◆ Text

Check out Janggi (Korean Chess), our featured variant for December, 2024.

This page is written by the game's inventor, Graeme Neatham.

Antarctic Chess or Predators and Penguins


Christmas has just passed and we have had our first major fall of snow - so something south-polar seems appropriate.

The initial inspiration came from a magazine article about a book on snowflakes and to this was added ideas arising from recent media interest in Penguins.  The result is a game which offers several two-player and multi-player possibilities:
    1. *2-player unequal forces (2U) -  one player controls the Predator Pack, the other controls three Penguin Colonies.
    2. *2-player small equal forces (2S) - each player controls a single combined group of Predators and Penguins.
    3. *2-player large equal forces (2L) - each player controls 3 combined groups.
    4. 3-player small equal forces (3S) - each player controls a single combined group.
    5. 3-player large equal forces (3L) - each player controls 2 combined groups.
    6. 4-player unequal forces (4U) - one player controls the Predator Pack, the others each control one Penguin Colony.
    7. *6-players equal forces (6E) - each player controls a single combined group of Predators and Penguins.
    8. 7-players unequal forces (7U) - one player controls the Predator Pack, the others each control one Penguin Colony.
* - indicates options detailed below.

Setup

The Board

This consists of 295 hexes arranged in the shape of a snow crystal.  The image to the right shows this original snow crystal† superimposed on the resulting game board.  The hexes are shaded in one of three colours, except for the central hex which is white. 

The board can also be thought of as representing pack-ice in the south-polar seas.  The Penguins start at the melting, thin outer edge and their aim is to reach the safety of the centre.  The  Predators aim is to stop them.

In game terms a player controlling a Penguin colony or a Combined group wins by moving their Emperor Penguin onto the central white hex.  A player controlling a Predator pack wins by capturing all Emperor Penguins. 

In games with equal forces where players control one or more combined groups, a player may also win by being the only one with an Emperor penguin still on the board.
snow crystal and board
†permission for use of the snow crystal image kindly given by Kenneth G. Libbrecht, Professor of Physics at Caltech.

Pieces

For the Penguins we have:  Emperor, King, Gentoo, Rockhopper and Fairy.
and for the Predators: Orca, Leopard (Seal), Elephant (Seal), Petrel, and Skua.

A Penguin Colony consists of: 1 Emperor, 2 Kings, 2 Gentoos, 3 Rockhoppers, and 4 Fairies.

When playing against 3 Colonies the Predator Pack consists of: 1 Orca, 2 Leopards, 2 Elephants, 2 Petrels, and 6 Skuas.
When playing against 6 Colonies it is doubled to: 2 Orcas, 4 Leopards, 4 Elephants, 4 Petrels, and 12 Skuas.

◆ Given entries

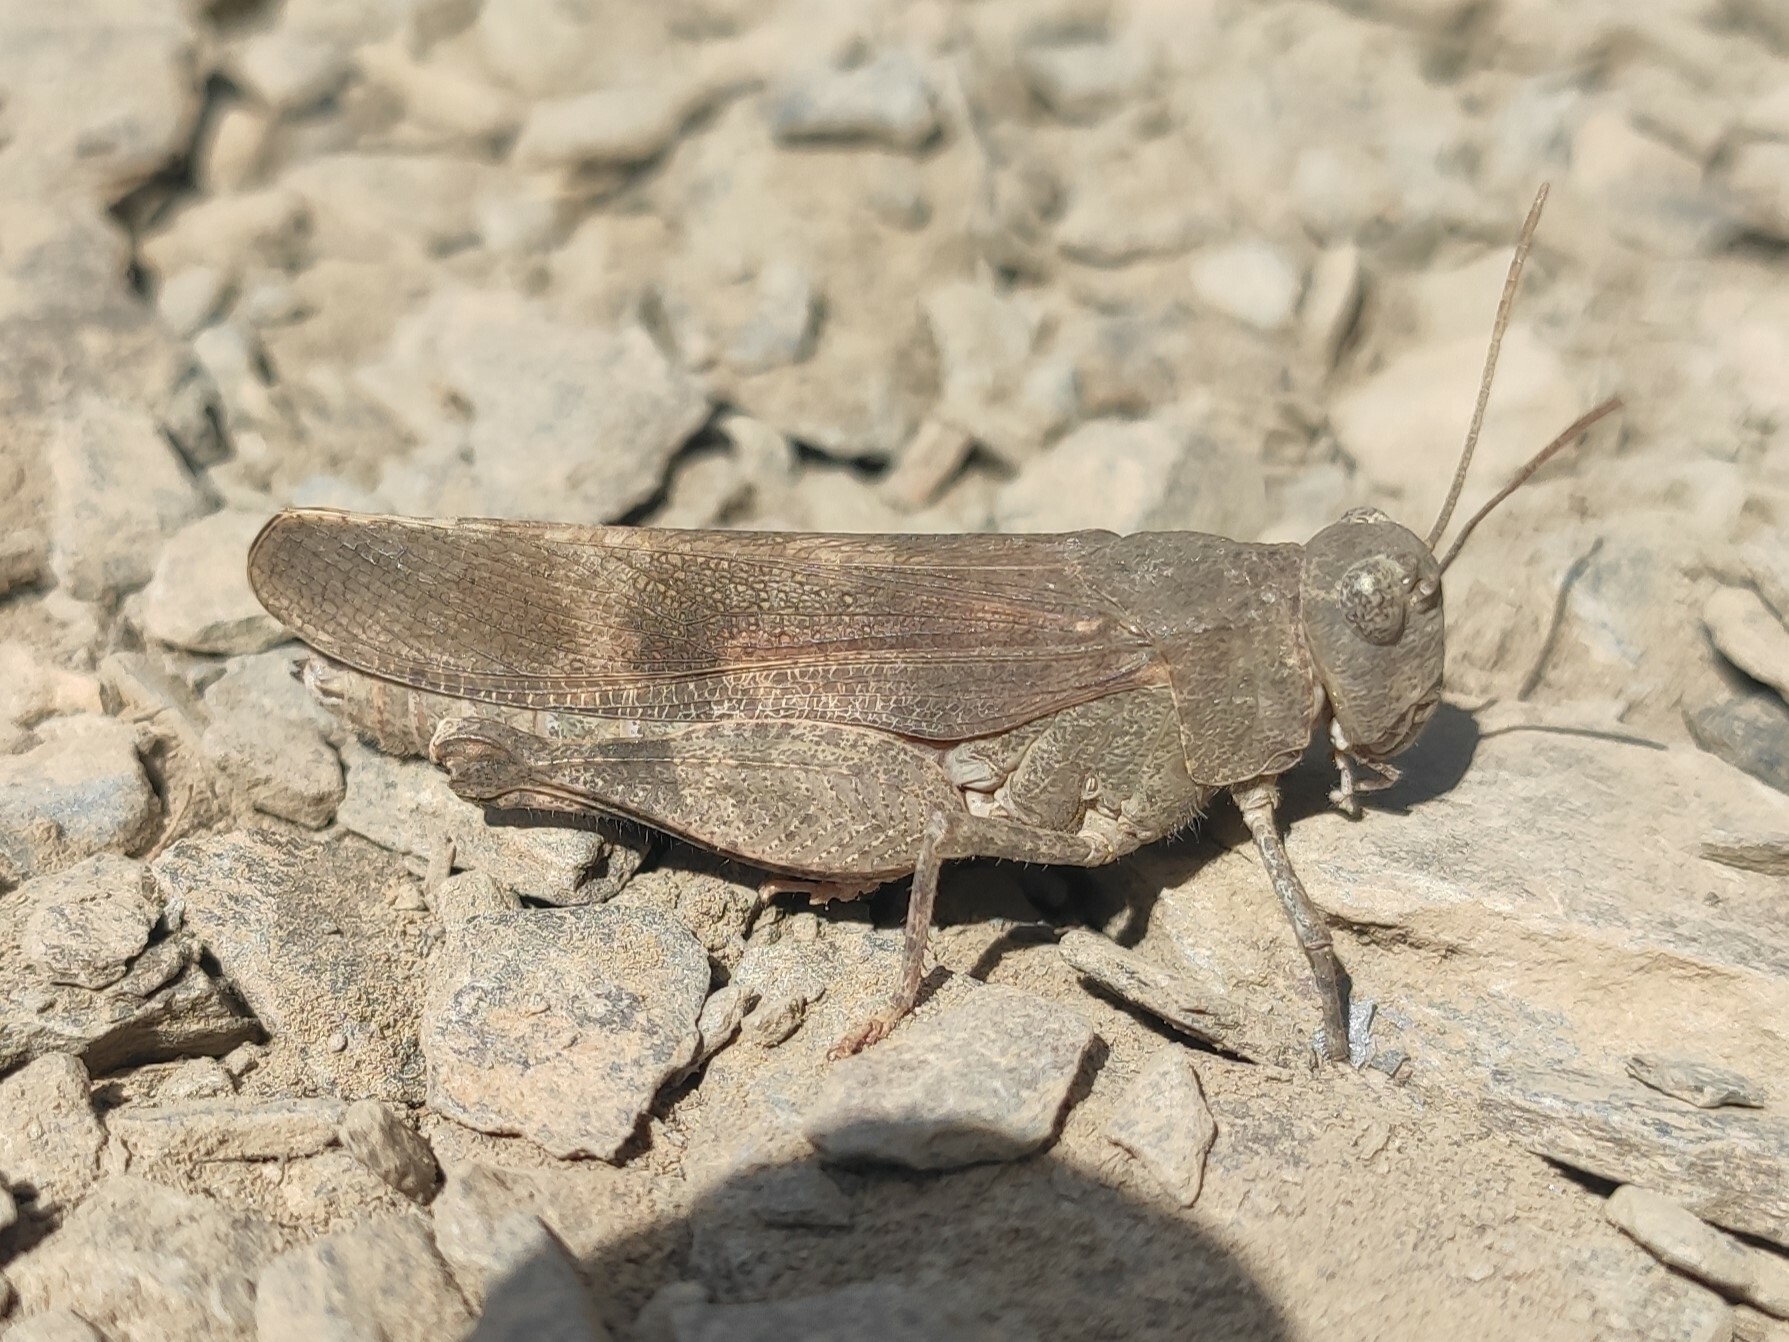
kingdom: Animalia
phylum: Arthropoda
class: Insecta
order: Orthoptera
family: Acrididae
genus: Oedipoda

* * *

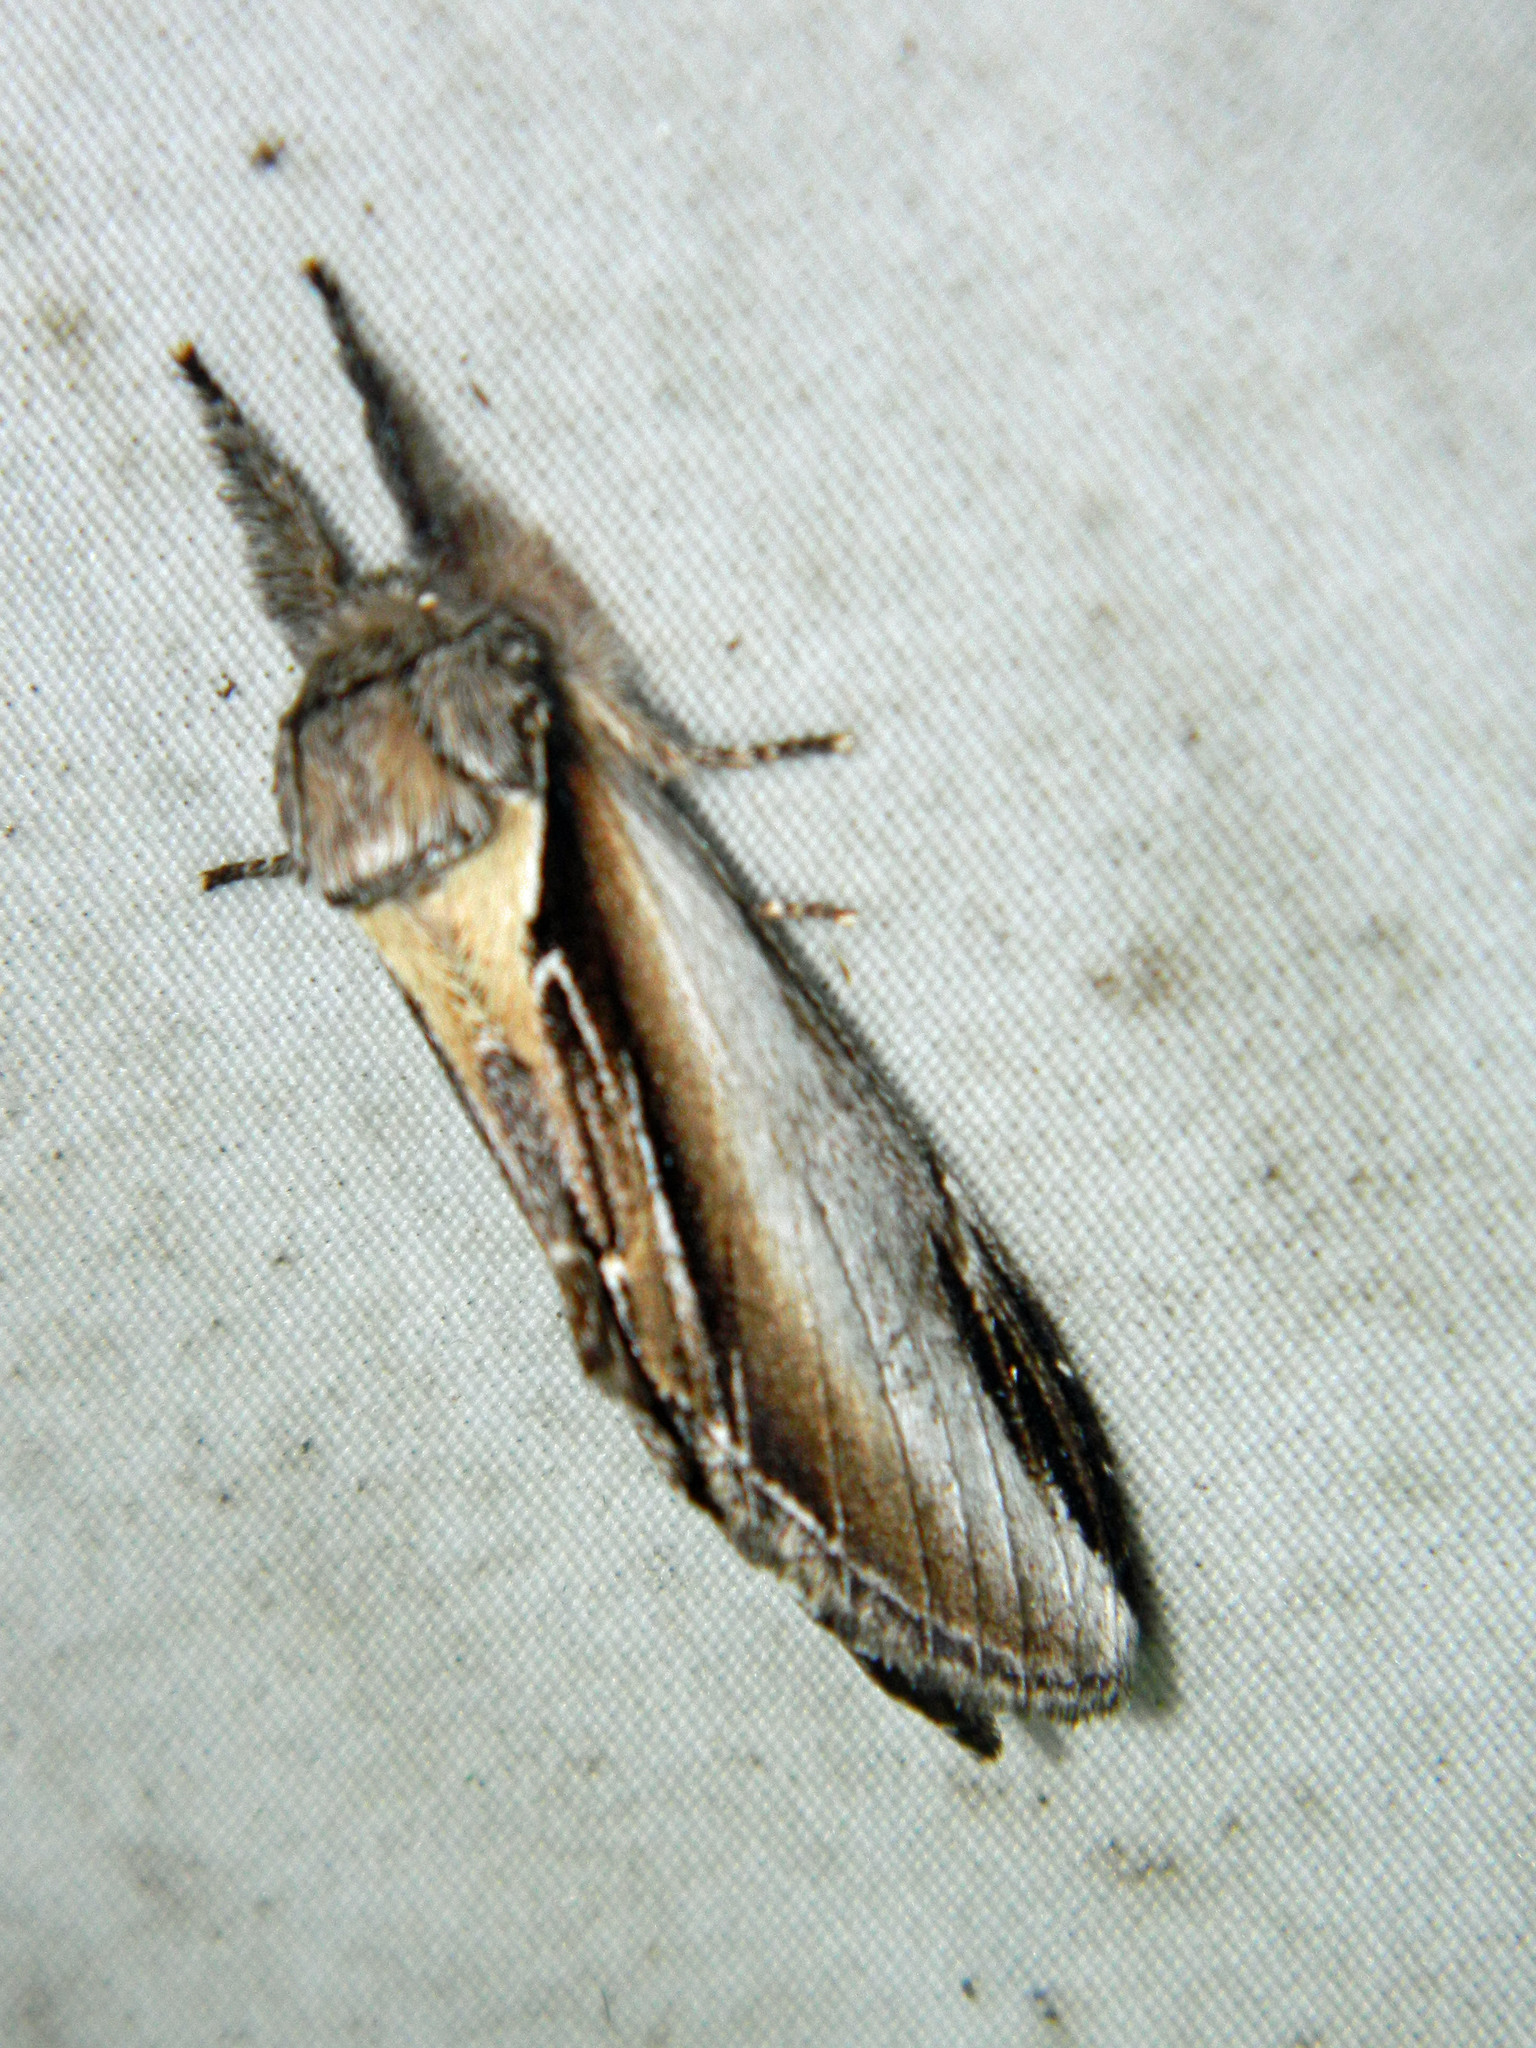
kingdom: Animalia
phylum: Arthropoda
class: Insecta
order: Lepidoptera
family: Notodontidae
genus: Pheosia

◆ Task set
1) Output the part of the Antarctic Chess page from "This consists of" up to and including "all Emperor Penguins.", word for word.
2) Answer these questions using the Antarctic Chess page:
(a) How many hexes make up the board?
(b) How many Fairies are in a Penguin Colony?
(c) Who gave permission to use the snow crystal image?
3) Write the next part of the Antarctic Chess page, picking up after its last sentence.

◆ In response
1)
This consists of 295 hexes arranged in the shape of a snow crystal.  The image to the right shows this original snow crystal† superimposed on the resulting game board.  The hexes are shaded in one of three colours, except for the central hex which is white. 

The board can also be thought of as representing pack-ice in the south-polar seas.  The Penguins start at the melting, thin outer edge and their aim is to reach the safety of the centre.  The  Predators aim is to stop them.

In game terms a player controlling a Penguin colony or a Combined group wins by moving their Emperor Penguin onto the central white hex.  A player controlling a Predator pack wins by capturing all Emperor Penguins.

2)
(a) 295
(b) 4
(c) Kenneth G. Libbrecht, Professor of Physics at Caltech

3)
A Combined Group consists of a Colony augmented by 1 Orca, 1 Leopard, 1Elephant, 2 Petrels, and 2 Skuas.

In the file for Zillions-of-Games two piece-sets are provided.
In one the pieces are represented by hexagonal tiles with a different base colour for each type of piece and a different border colour for each player.  The initial letter of the piece is also shown on the tile, upper-case for Penguins, lower-case for Predators. (See images under "Initial Arrays" below right.)
In the other the pieces are represented by icons in the shape of each animal.  Each Piece is partially coloured to indicate the player while each Penguin also has a "waistcoat" coloured according to type.  (See images under "Initial Arrays" below left.)

Initial Arrays

Start Position - 2U - Icon piece-set
Start Position - 6E - Tile piece-set
start position - icons
start position - tiles
Start Position - 2S - Icon piece-set
Start Position - 2L - Tile piece-set
start position - icons start position - tiles

Rules

Summary
Variant
Code
Players
Forces
Win Conditions
2-player unequal forces 2U
Predators
1 Pack
Capture all the Emperors
Penguins
3 Colonies
Place an Emperor on the central hex
2-player small equal forces 2S
Gold
1 Group
Place an Emperor on the central hex or capture your opponent's Emperor
Red
1 Group
2-player large equal forces 2L
Gold
3 Groups
Place an Emperor on the central hex or capture all 3 of your opponent's Emperors
Red 3 Groups
6-players equal forces 6E
Gold, Cyan, Brown, Green, Blue, Tan
1 Group each
Place an Emperor or King on the central hex or be the only player with an Emperor or King on the board.



Movement

Orca iconorca tileOrca
The Orca combines the move of the orthodox Queen and Knight.

It can slide in any direction any number of hexes, but may not leap over pieces that are in its path. It can also move like a knight when it may leap over pieces. A knight's move consists of a a diagonal step followed by an orthogonal step in the same general direction; alternatively the orthogonal step can be made first followed by a diagonal step in the same general direction.

The Orca's moves are shown in the image to the right.
- blue dots are reached by sliding diagonally
- yellow dots are reached by sliding orthogonally
- magenta dots are reached by a knight's move

A captured Orca may be brought back into play. See the Returns section below.

Orca move
leopard iconLeopard tileLeopard
The Leopard moves like an orthodox Queen, combining Bishop and Rook.

It can slide in any direction, diagonally or orthogonally, any number of hexes, but may not leap over pieces that are in its path.

The Leopard's moves are shown in the image to the right.
- blue dots are reached by sliding diagonally
- yellow dots are reached by sliding orthogonally

A captured Leopard may be brought back into play. See the Returns section below.
Leopard move
Elephant iconElephant tileElephant
The Elephant combines the move of the orthodox Rook and Knight.

It can slide orthogonally any number of hexes, but may not leap over pieces that are in its path. It can also move like a knight when it may leap over pieces.

The Elephant's moves are shown in the image to the right.
- yellow dots are reached by sliding orthogonally
- magenta dots are reached by a knight's move

A captured Elephant may be brought back into play. See the Returns section below.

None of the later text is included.